Court rejects Anglo move on bondholders
THE IRISH Bank Resolution Corporation’s decision to impose major losses on Anglo-Irish bondholders has been rejected by the High Court in England as “unfair oppression” and “a coercive threat”.
The ruling from Mr Justice Briggs, which is be appealed by the IBRC to the Court of Appeal in London, is regarded as hugely significant and could threaten efforts throughout the European Union to impose losses on bondholders.
In November 2010, the IBRC offered the holders of €700 million worth of Anglo-Irish Bank bonds 20 cents in the euro, making it clear that any of them who did not accept the offer would get just 0.01 cent per €1,000.
Bondholders were asked to accept the 20 per cent offer and to vote for an emergency resolution that gave IBRC the power to expropriate any remaining bonds for the lesser sum.
Assenagon Asset Investment refused to accept the 20 per cent offer and eventually found that its €170 million bond holding was forcibly bought out by the IBRC for just €170.
However, Mr Justice Briggs rejected the IBRC’s action, saying that it could not be lawful for “the majority to lend its aid to the coercion of a minority by voting for a resolution which expropriates the minority’s rights under their bonds for a nominal consideration”.
Known as “an exit consent”, the majority’s approval for expropriation of the rest is “quite simply, a coercive threat which the issuer invites the majority to levy against the minority, nothing more or less.
“Its only function is the intimidation of a potential minority, based upon the fear of any individual member of the class that, by rejecting the exchange and voting against the resolution, he [or it] will be left out in the cold,” said the judge.
“Putting it as succinctly as I can, oppression of a minority is of the essence of exit consents of this kind, and it is precisely that at which the principles restraining the abusive exercise of powers to bind minorities are aimed,” he went on.
During the trial, lawyers for Assenagon argued that the case has “profound implications” for UK debt and equity markets, because if IBRC’s action were declared lawful then every company, would “feel free to coerce” creditors into selling debt for a fraction.
Assenagon argued that the payment of a 20 per cent offer for bonds to those bondholders who voted for the resolution authorising the expropriation of the bond held by others was “unlawful” and “in the nature of a bribe, and a fraud on those noteholders who were not paid”.
Agreeing, Mr Justice Briggs said: “This form of coercion is in my judgment entirely at variance with the purposes for which majorities in a class are given power to bind minorities, and it is no answer for them to say that it is the issuer which has required or invited them to do so.
“True it is that, at the moment when any individual member of the class is required [by the imposition of the pre-meeting deadline] to make up his mind, there is at that point in time no defined minority against which the exit consent is aimed.
“But it is inevitable that there will be a defined [if any] minority by the time when the exit consent is implemented by being voted upon, and its only purpose is to prey upon the apprehension of each member of the class [aggravated by his relative inability to find out the views of his fellow class members in advance] that he will, if he decides to vote against, be part of that expropriated minority if the scheme goes ahead,” the ruling goes on.
Last night legal sources in London said this “third limb” of Mr Justice Briggs’s judgment could prove in time to be the most significant since it could affect other banks, both in Ireland and elsewhere in the EU.
Allied Irish Bank and Bank of Ireland used the same form of exit consents when they imposed losses on bondholders, while the technique was part of Greece’s strategy earlier this year.
Steven Friel, a partner at London law firm Brown Rudnick said: “The judgment has widespread significance.
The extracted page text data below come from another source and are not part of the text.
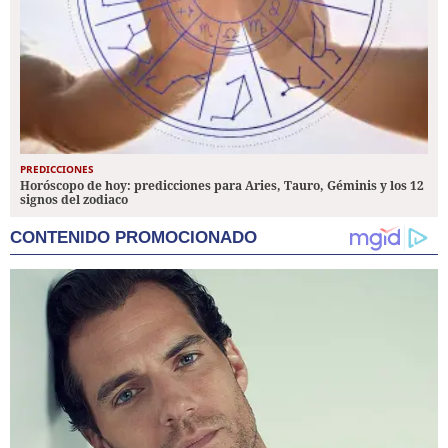
PREDICCIONES
Horóscopo de hoy: predicciones para Aries, Tauro, Géminis y los 12
signos del zodiaco
CONTENIDO PROMOCIONADO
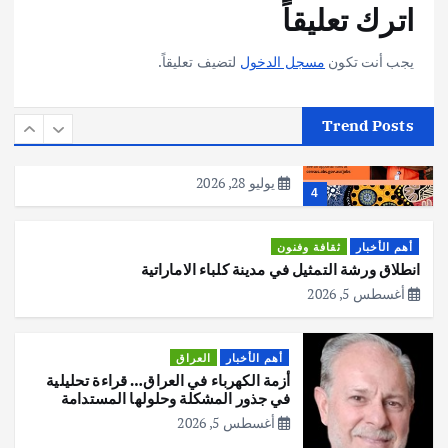
p
k
اترك تعليقاً
هوي آن… مدينة الفوانيس وسحر التاريخ
يوليو 30, 2026
3
يجب أنت تكون
مسجل الدخول
لتضيف تعليقاً.
أهم الأخبار
استراليا
مكتب الإحصاءات الأسترالي (ABS) يجري
Trend Posts
عملية التعداد السكاني في11 من الشهر
المقبل
يوليو 28, 2026
4
أهم الأخبار
ثقافة وفنون
انطلاق ورشة التمثيل في مدينة كلباء الاماراتية
أغسطس 5, 2026
أهم الأخبار
العراق
أزمة الكهرباء في العراق… قراءة تحليلية
في جذور المشكلة وحلولها المستدامة
أغسطس 5, 2026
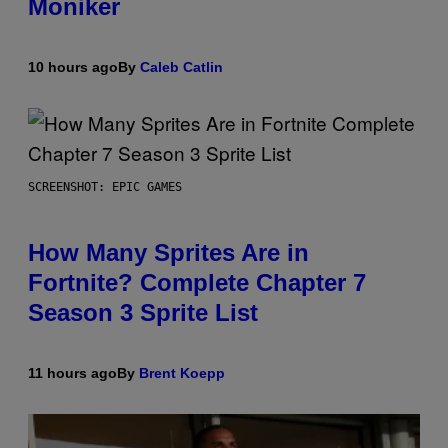
Moniker
10 hours ago
By
Caleb Catlin
SCREENSHOT: EPIC GAMES
How Many Sprites Are in
Fortnite? Complete Chapter 7
Season 3 Sprite List
11 hours ago
By
Brent Koepp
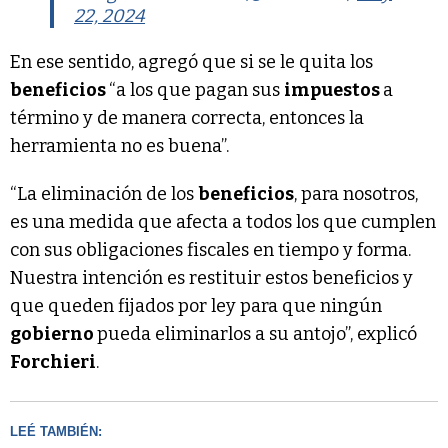
22, 2024
En ese sentido, agregó que si se le quita los
beneficios
“a los que pagan sus
impuestos
a
término y de manera correcta, entonces la
herramienta no es buena”.
“La eliminación de los
beneficios
, para nosotros,
es una medida que afecta a todos los que cumplen
con sus obligaciones fiscales en tiempo y forma.
Nuestra intención es restituir estos beneficios y
que queden fijados por ley para que ningún
gobierno
pueda eliminarlos a su antojo”, explicó
Forchieri
.
LEÉ TAMBIÉN:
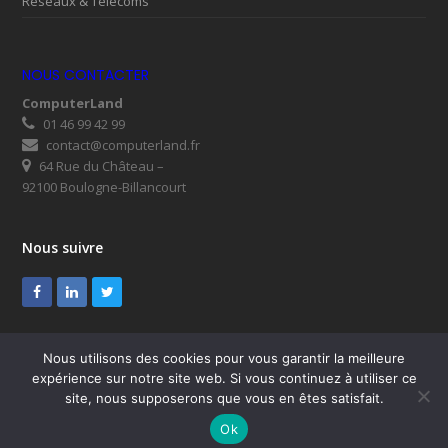
Réseaux & Télécoms
NOUS CONTACTER
ComputerLand
01 46 99 42 99
contact@computerland.fr
64 Rue du Château –
92100 Boulogne-Billancourt
Nous suivre
Facebook
LinkedIn
Twitter
Nous utilisons des cookies pour vous garantir la meilleure
expérience sur notre site web. Si vous continuez à utiliser ce
© ComputerLand 2026
site, nous supposerons que vous en êtes satisfait.
SUPPORT
Mentions légales
RGPD
Plan du site
Ok
Nous contacter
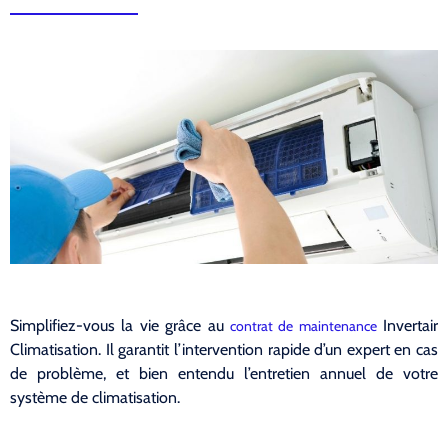
Simplifiez-vous la vie grâce au
Invertair
contrat de maintenance
Climatisation. Il garantit l’intervention rapide d’un expert en cas
de problème, et bien entendu l’entretien annuel de votre
système de climatisation.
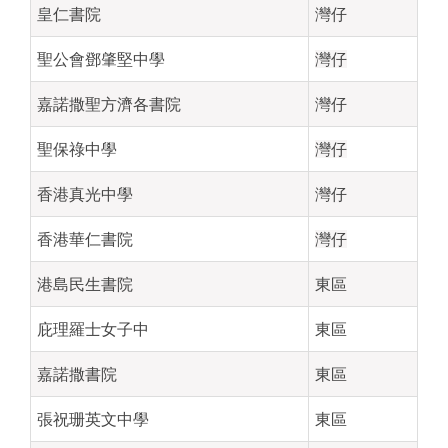
皇仁書院
灣仔
聖公會鄧肇堅中學
灣仔
嘉諾撒聖方濟各書院
灣仔
聖保祿中學
灣仔
香港真光中學
灣仔
香港華仁書院
灣仔
港島民生書院
東區
庇理羅士女子中
東區
嘉諾撒書院
東區
張祝珊英文中學
東區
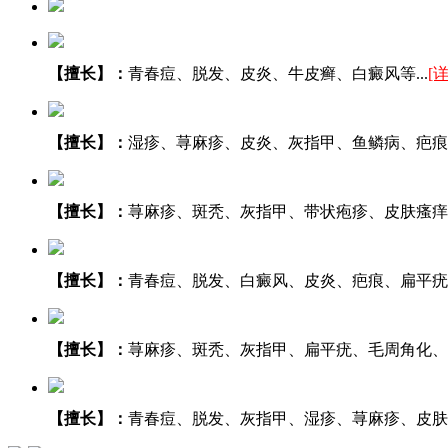
【擅长】：
青春痘、脱发、皮炎、牛皮癣、白癜风等...
[
【擅长】：
湿疹、荨麻疹、皮炎、灰指甲、鱼鳞病、疤痕等.
【擅长】：
荨麻疹、斑秃、灰指甲、带状疱疹、皮肤瘙痒、
【擅长】：
青春痘、脱发、白癜风、皮炎、疤痕、扁平疣等.
【擅长】：
荨麻疹、斑秃、灰指甲、扁平疣、毛周角化、湿
【擅长】：
青春痘、脱发、灰指甲、湿疹、荨麻疹、皮肤瘙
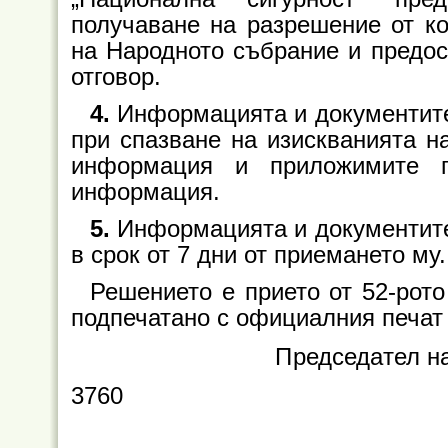
получаване на разрешение от ко
на Народното събрание и предос
отговор.
4.
Информацията и документите
при спазване на изискванията н
информация и приложимите п
информация.
5.
Информацията и документите
в срок от 7 дни от приемането му.
Решението е прието от 52-рото
подпечатано с официалния печат
Председател н
3760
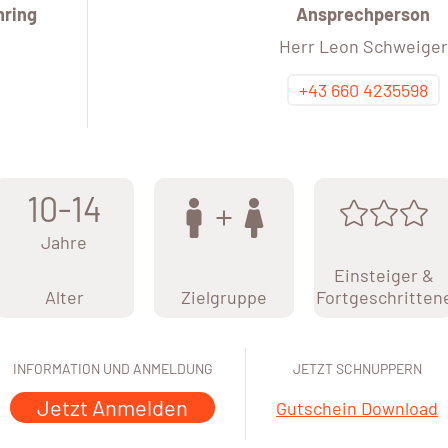
ring
Ansprechperson
Herr Leon Schweiger
+43 660 4235598
10-14
Jahre
Einsteiger &
Alter
Zielgruppe
Fortgeschritten
INFORMATION UND ANMELDUNG
JETZT SCHNUPPERN
Jetzt Anmelden
Gutschein Download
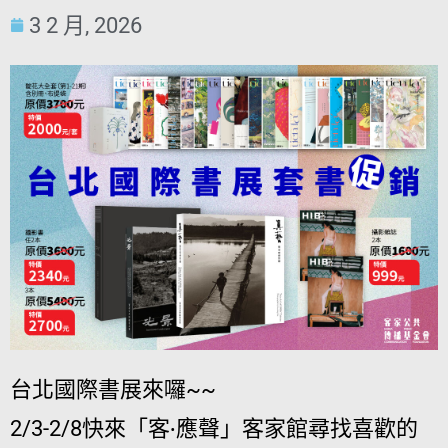
3 2 月, 2026
台北國際書展來囉~~
2/3-2/8快來「客‧應聲」客家館尋找喜歡的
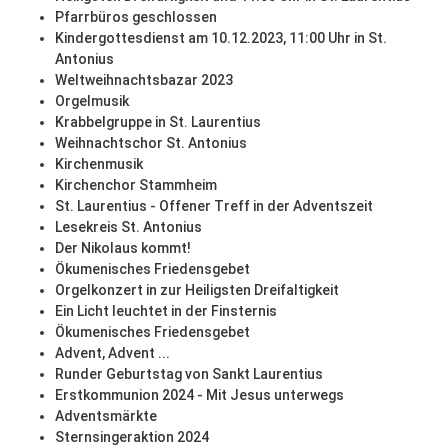
Pfarrbüros geschlossen
Kindergottesdienst am 10.12.2023, 11:00 Uhr in St.
Antonius
Weltweihnachtsbazar 2023
Orgelmusik
Krabbelgruppe in St. Laurentius
Weihnachtschor St. Antonius
Kirchenmusik
Kirchenchor Stammheim
St. Laurentius - Offener Treff in der Adventszeit
Lesekreis St. Antonius
Der Nikolaus kommt!
Ökumenisches Friedensgebet
Orgelkonzert in zur Heiligsten Dreifaltigkeit
Ein Licht leuchtet in der Finsternis
Ökumenisches Friedensgebet
Advent, Advent ...
Runder Geburtstag von Sankt Laurentius
Erstkommunion 2024 - Mit Jesus unterwegs
Adventsmärkte
Sternsingeraktion 2024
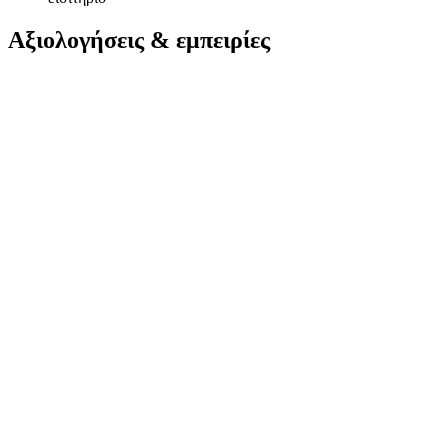
Αξιολογήσεις & εμπειρίες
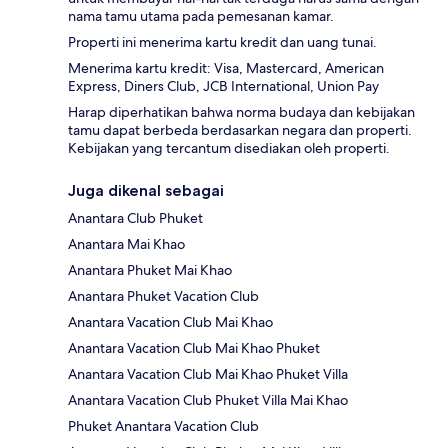
nama tamu utama pada pemesanan kamar.
Properti ini menerima kartu kredit dan uang tunai.
Menerima kartu kredit: Visa, Mastercard, American
Express, Diners Club, JCB International, Union Pay
Harap diperhatikan bahwa norma budaya dan kebijakan
tamu dapat berbeda berdasarkan negara dan properti.
Kebijakan yang tercantum disediakan oleh properti.
Juga dikenal sebagai
Anantara Club Phuket
Anantara Mai Khao
Anantara Phuket Mai Khao
Anantara Phuket Vacation Club
Anantara Vacation Club Mai Khao
Anantara Vacation Club Mai Khao Phuket
Anantara Vacation Club Mai Khao Phuket Villa
Anantara Vacation Club Phuket Villa Mai Khao
Phuket Anantara Vacation Club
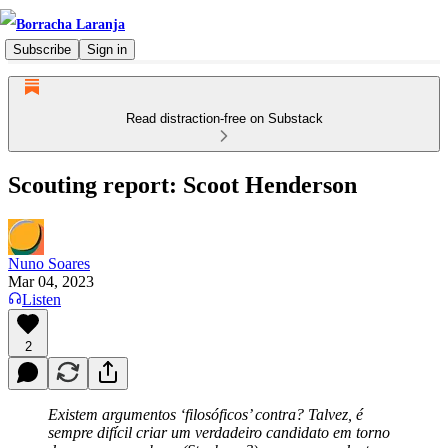
Subscribe
Sign in
Read distraction-free on Substack
Scouting report: Scoot Henderson
Nuno Soares
Mar 04, 2023
Listen
2
Existem argumentos ‘filosóficos’ contra? Talvez, é
sempre difícil criar um verdadeiro candidato em torno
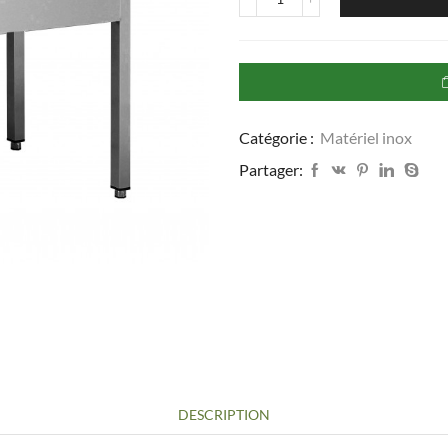
quantité
de
Plonge
Inox
avec
1
Bac
Catégorie :
Matériel inox
de
500X400X300
Partager:
MM
-
120CM
DESCRIPTION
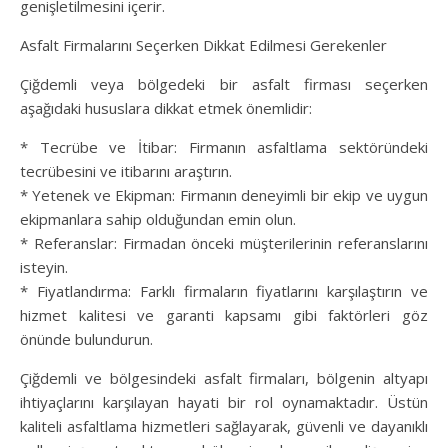
genişletilmesini içerir.
Asfalt Firmalarını Seçerken Dikkat Edilmesi Gerekenler
Çiğdemli veya bölgedeki bir asfalt firması seçerken
aşağıdaki hususlara dikkat etmek önemlidir:
* Tecrübe ve İtibar: Firmanın asfaltlama sektöründeki
tecrübesini ve itibarını araştırın.
* Yetenek ve Ekipman: Firmanın deneyimli bir ekip ve uygun
ekipmanlara sahip olduğundan emin olun.
* Referanslar: Firmadan önceki müşterilerinin referanslarını
isteyin.
* Fiyatlandırma: Farklı firmaların fiyatlarını karşılaştırın ve
hizmet kalitesi ve garanti kapsamı gibi faktörleri göz
önünde bulundurun.
Çiğdemli ve bölgesindeki asfalt firmaları, bölgenin altyapı
ihtiyaçlarını karşılayan hayati bir rol oynamaktadır. Üstün
kaliteli asfaltlama hizmetleri sağlayarak, güvenli ve dayanıklı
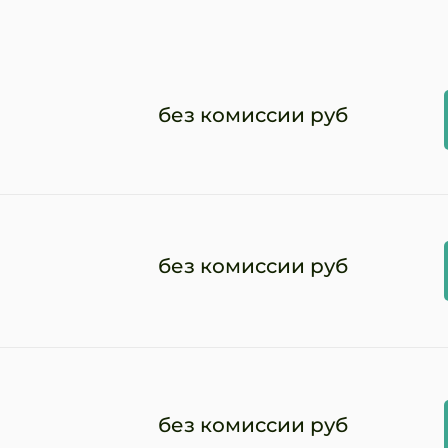
без комиссии руб
без комиссии руб
без комиссии руб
Many bondholders who suffered losses from the use of exit consents by the Irish banks may now seek compensation. The judgement may also have an effect on the legality of exit consents in other jurisdictions, including in respect of the recent Greek sovereign debt exchange.”
Last night IBRC said it had been granted leave to appeal to the Court of Appeal in London and it was considering its options with its legal advisers. The case is likely to end in the Supreme Court in London.